- Education: Cornell University
- Occupations: Computer scientist Marriage and family therapist
- Known for: ACM Fellow
- Spouse: Jack Owicki
- Children: Two

= Susan Owicki =

American computer scientist

Susan Owicki is a computer scientist, Association for Computing Machinery (ACM) Fellow, and one of the founding members of the Systers mailing list for women in computing. She changed careers in the early 2000s and became a licensed marriage and family therapist.

==Early life and education==
Owicki received her PhD in computer science from Cornell University in 1975. Her advisor was David Gries. In her thesis, she invented Interference freedom, a method for proving concurrent programs correct, which is basis for much of the ensuing work on developing concurrent programs with shared variables and proving them correct. Two papers resulted directly from her thesis:

She was a faculty member at Stanford University for the Electrical Engineering and Computer Science Departments for 10 years. Her research interests include distributed systems, performance analysis, and trusted systems for electronic commerce and she published numerous articles and patents on her research.

In 1994 Owicki was recognized as an ACM Fellow for her dissertation work An Axiomatic Proof Technique for Parallel Programs I.

==Career==
After Stanford, Susan Owicki was employed by Digital Equipment Corporation (DEC).

She later worked at the Strategic Technologies and Architectural Research Laboratory (STAR lab) where she held a role as Associate Director. STAR lab was the first laboratory devoted to research in digital rights management and related electronic commerce technologies.

She spent four years as an independent consultant doing work in the performance of interactive television and delivery of streaming video.

==Personal life==
Owicki is married to Jack Owicki and has two children.

==Publications==
Owicki's publications include
- Susan Owicki; David Gries (1976). "An Axiomatic Proof Technique for Parallel Programs I" (winner of the 1977 ACM Programming Systems and Languages Paper Award.)
- Forest Baskett; James H. Clark; John L. Hennessy; Susan Owicki; Brian Reid. "Research in VLSI Systems Design and Architecture". Stanford University. 1981.
- Susan S Owicki; Leslie Lamport. "Proving Liveness Properties of Concurrent Programs". ACM TOPLAS. (4:3): 455-495.
- Amy L. Lansky and Susan S. Owicki, "GEM: A Tool for Concurrency Specification and Verification,", in Proceedings of the Second Annual ACM Symposium on Principles of Distributed Computing, ACM, Montreal, Quebec, Canada, 1983.
- Thomas E. Anderson; Susan S. Owicki; James B. Saxe; Charles P. Thacker (1993). "High-speed Switch Scheduling for Local-Area Networks". ACM TOCS. (11:4): 319-352.

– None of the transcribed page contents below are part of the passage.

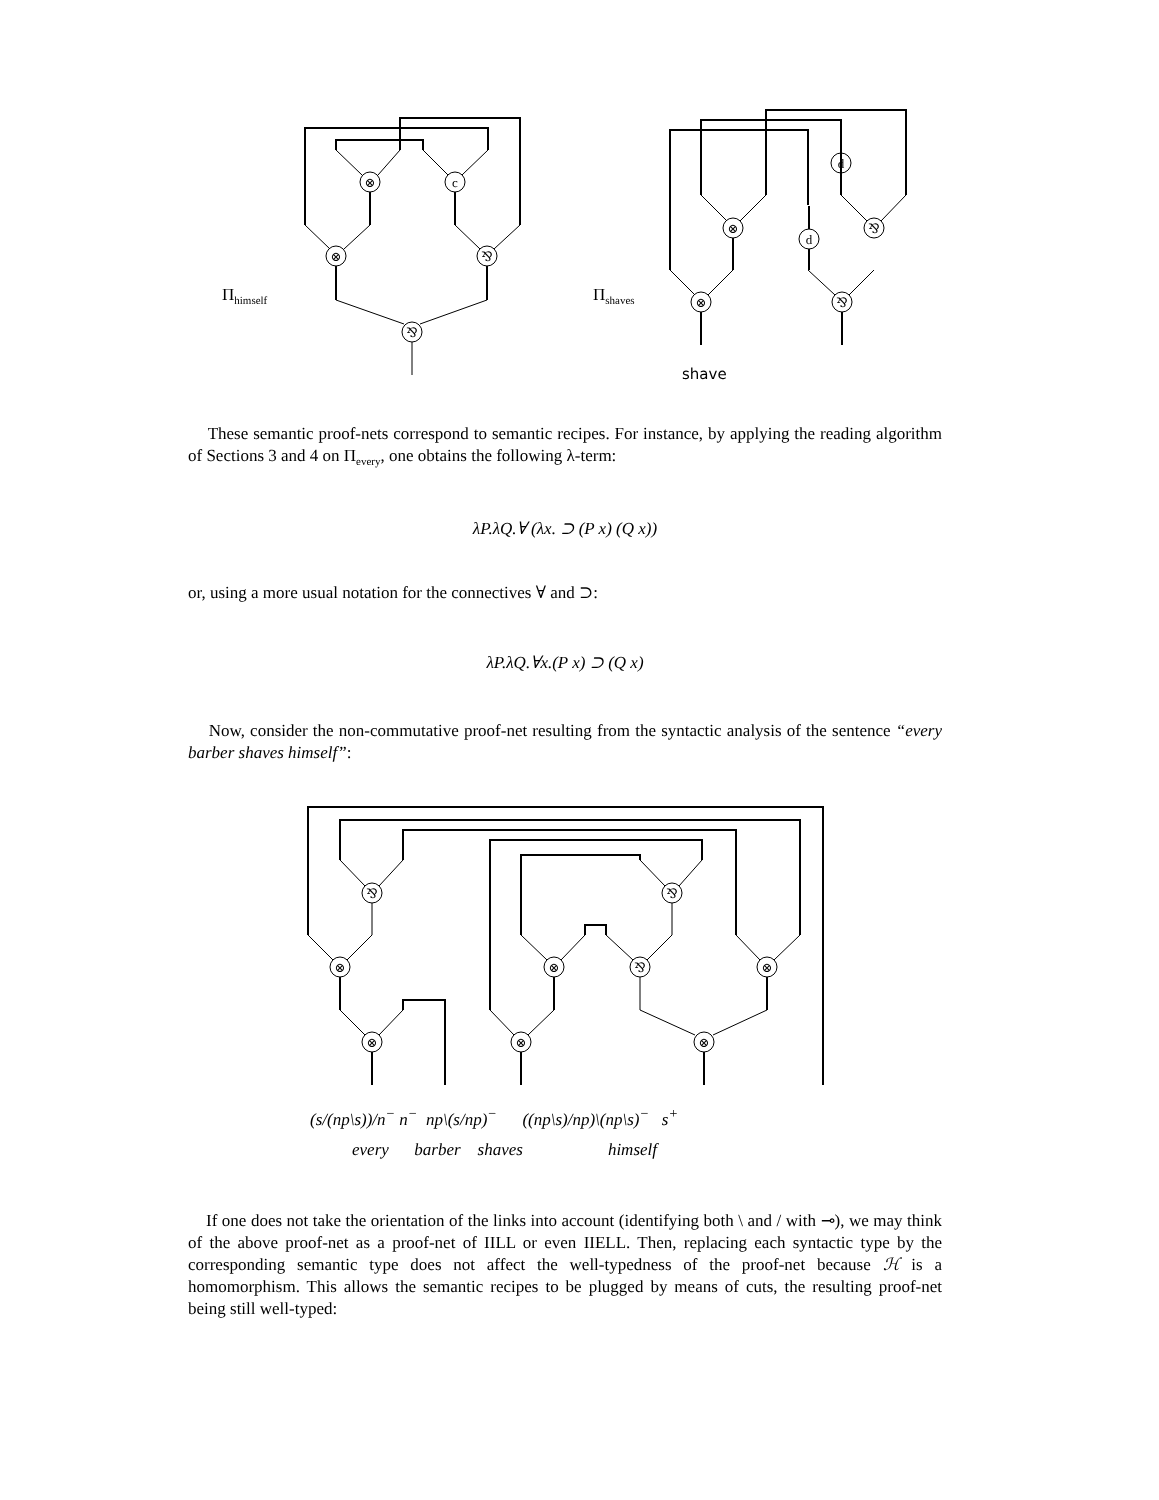⊗
c
⊗
⅋
⅋
⊗
⅋
d
d
⊗
⅋
Π<sub>himself</sub> Π<sub>shaves</sub>
shave
These semantic proof-nets correspond to semantic recipes. For instance, by applying the reading algorithm of Sections 3 and 4 on Π<sub>every</sub>, one obtains the following λ-term:
λP.λQ.∀ (λx. ⊃ (P x) (Q x))
or, using a more usual notation for the connectives ∀ and ⊃:
λP.λQ.∀x.(P x) ⊃ (Q x)
Now, consider the non-commutative proof-net resulting from the syntactic analysis of the sentence “every barber shaves himself”:
⅋
⅋
⊗
⊗
⅋
⊗
⊗
⊗
⊗
(s/(np\s))/n<sup>−</sup> n<sup>−</sup> np\(s/np)<sup>−</sup> ((np\s)/np)\(np\s)<sup>−</sup> s<sup>+</sup>
every barber shaves himself
If one does not take the orientation of the links into account (identifying both \ and / with ⊸), we may think of the above proof-net as a proof-net of IILL or even IIELL. Then, replacing each syntactic type by the corresponding semantic type does not affect the well-typedness of the proof-net because ℋ is a homomorphism. This allows the semantic recipes to be plugged by means of cuts, the resulting proof-net being still well-typed:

A more complete list of publications is available online.

==Patents==
Owicki's patents include
- ' - Fault tolerant distributed garbage collection system and method for collecting network objects
- ' - Systems and methods for watermarking software and other media

==Marriage and family therapist==
Owicki is also a licensed marriage and family therapist. She maintains a private practice and is on the staff of the Stanford University faculty and staff help center.